As part of its new offer, Keppel is raising the cash component of its offer to 86.8 cents per share. The number of Keppel Reit and SPH Reit units remain the same; however, Keppel Reit is now valued lower at 68.5 cents, while SPH Reit is valued higher at 79.8 cents, based on the closing price of both Reits on Nov 9.
Keppel’s revised offer is final and irrevocable, and will not be increased, the company said.
The move comes after a rival, all-cash offer of $2.10 per share made on Oct 28 by Cuscaden Peak to privatise SPH.
Cuscaden Peak is a consortium that is 40 per cent held by Tiga Stars, a unit of businessman Ong Beng Seng’s Hotel Properties Limited; 30 per cent held by Temasek unit CLA Real Estate Holdings; and 30 per cent held by the Mapletree group, which is also Temasek-linked.
Keppel chief executive Loh Chin Hua said the new offer is “a compelling and win-win proposition for both Keppel and SPH shareholders”.
He added that while Keppel would be able to glean valuable synergies from SPH’s assets, the company “will not acquire SPH at any cost, and have made it clear that this is the final consideration”.
As part of Keppel’s revised proposal, SPH will hold a scheme meeting for shareholders to decide on Keppel’s scheme by Dec 8. Should both Keppel and SPH shareholders approve, SPH shareholders can expect to receive payment by mid-January.
SPH said that under the terms of the offer, it is permitted to enter into another agreement with any other party (including Cuscaden) by Nov 16.
In the event that Cuscaden or any other unsolicited party provides a revised and superior proposal to Keppel’s, SPH will proceed with holding its EGM and scheme meeting by no later than Dec 8, and will provide a recommendation to SPH shareholders accordingly.

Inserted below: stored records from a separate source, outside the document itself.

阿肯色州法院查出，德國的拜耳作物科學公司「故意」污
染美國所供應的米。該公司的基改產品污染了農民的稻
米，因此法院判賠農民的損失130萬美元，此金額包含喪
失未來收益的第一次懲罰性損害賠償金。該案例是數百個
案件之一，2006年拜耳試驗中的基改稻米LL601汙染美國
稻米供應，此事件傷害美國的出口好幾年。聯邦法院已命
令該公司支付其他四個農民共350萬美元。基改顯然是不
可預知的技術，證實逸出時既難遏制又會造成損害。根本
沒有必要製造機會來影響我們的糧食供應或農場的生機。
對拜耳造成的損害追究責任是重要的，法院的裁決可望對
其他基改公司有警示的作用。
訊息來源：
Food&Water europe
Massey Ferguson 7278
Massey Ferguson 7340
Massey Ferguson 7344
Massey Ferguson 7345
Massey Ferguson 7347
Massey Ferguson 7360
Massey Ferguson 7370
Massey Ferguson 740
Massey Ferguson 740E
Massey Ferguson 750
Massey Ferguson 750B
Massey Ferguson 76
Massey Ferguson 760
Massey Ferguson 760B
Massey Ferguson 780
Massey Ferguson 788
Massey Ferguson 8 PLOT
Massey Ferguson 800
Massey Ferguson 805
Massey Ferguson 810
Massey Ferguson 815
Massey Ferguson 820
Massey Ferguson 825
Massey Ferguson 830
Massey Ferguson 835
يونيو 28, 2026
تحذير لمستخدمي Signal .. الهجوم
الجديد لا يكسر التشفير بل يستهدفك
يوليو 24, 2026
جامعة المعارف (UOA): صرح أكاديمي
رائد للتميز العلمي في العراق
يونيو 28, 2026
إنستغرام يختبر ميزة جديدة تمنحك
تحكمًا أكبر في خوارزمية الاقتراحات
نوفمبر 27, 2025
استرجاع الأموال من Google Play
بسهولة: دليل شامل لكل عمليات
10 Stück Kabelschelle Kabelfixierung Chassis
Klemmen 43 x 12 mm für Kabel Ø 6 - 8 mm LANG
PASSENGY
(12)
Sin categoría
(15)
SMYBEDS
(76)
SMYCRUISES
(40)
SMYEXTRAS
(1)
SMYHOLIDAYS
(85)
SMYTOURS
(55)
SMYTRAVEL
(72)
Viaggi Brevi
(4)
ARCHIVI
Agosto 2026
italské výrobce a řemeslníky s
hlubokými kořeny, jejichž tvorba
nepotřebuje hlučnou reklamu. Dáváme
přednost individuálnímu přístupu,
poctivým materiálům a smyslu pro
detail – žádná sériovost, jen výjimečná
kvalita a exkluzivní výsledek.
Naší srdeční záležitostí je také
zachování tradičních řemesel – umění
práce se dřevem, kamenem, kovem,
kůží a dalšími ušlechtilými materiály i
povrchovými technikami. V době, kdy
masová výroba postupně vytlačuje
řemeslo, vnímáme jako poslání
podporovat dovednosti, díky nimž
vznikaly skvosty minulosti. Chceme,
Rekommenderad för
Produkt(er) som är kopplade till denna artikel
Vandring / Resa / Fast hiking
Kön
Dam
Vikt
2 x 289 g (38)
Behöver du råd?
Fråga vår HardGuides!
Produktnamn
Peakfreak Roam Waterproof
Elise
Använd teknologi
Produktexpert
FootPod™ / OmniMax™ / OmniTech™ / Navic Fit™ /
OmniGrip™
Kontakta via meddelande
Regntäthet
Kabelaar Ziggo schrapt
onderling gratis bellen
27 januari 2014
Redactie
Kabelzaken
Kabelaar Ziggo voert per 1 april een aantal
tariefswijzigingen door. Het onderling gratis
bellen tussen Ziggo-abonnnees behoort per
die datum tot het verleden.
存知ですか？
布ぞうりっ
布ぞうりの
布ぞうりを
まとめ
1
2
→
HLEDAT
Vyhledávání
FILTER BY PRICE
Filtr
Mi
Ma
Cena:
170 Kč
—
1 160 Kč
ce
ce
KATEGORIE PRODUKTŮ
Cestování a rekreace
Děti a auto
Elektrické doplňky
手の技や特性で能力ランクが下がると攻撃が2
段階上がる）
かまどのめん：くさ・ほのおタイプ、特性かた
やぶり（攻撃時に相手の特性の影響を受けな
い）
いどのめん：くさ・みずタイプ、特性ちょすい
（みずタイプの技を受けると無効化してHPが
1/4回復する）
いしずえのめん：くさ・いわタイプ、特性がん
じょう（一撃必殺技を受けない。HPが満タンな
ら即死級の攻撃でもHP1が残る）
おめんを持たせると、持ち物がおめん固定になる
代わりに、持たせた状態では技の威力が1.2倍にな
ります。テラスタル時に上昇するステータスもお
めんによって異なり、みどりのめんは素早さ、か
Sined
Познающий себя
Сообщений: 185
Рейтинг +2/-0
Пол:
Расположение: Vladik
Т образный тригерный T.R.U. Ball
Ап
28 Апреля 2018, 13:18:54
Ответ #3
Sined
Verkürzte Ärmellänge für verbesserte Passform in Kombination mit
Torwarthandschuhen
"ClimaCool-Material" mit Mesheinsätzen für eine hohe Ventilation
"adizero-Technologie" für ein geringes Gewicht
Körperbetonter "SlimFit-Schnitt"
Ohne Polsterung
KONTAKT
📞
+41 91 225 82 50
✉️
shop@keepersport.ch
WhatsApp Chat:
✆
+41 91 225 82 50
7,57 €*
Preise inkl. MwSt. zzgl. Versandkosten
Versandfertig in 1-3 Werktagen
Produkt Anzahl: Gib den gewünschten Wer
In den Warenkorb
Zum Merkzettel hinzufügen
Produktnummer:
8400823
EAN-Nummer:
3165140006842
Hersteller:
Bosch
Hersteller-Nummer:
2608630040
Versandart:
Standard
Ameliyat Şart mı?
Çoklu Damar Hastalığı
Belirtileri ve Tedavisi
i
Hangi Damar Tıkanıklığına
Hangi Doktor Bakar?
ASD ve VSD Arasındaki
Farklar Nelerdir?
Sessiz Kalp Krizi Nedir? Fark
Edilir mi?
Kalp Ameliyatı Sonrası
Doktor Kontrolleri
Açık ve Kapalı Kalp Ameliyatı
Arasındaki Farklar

Should a competing general offer be announced before Nov 16, SPH is entitled to hold the scheme meeting on, or adjourn the meeting to, a date no later than 21 days after such an announcement is made.
This is to allow SPH and its independent financial adviser sufficient time to consider any such competing offer in its recommendation to shareholders, SPH said.
SPH added that it has engaged in discussions with and facilitated due diligence for Cuscaden since its Oct 28 offer, with a view to obtaining a revised proposal.
Apart from the Cuscaden proposal, SPH has not received any other unsolicited competing offers since Keppel’s original offer in August.
Following Cuscaden’s announcement, SPH said it reached out to Keppel to give it an opportunity to improve its proposal, and that Keppel’s revised offer is the outcome of those discussions.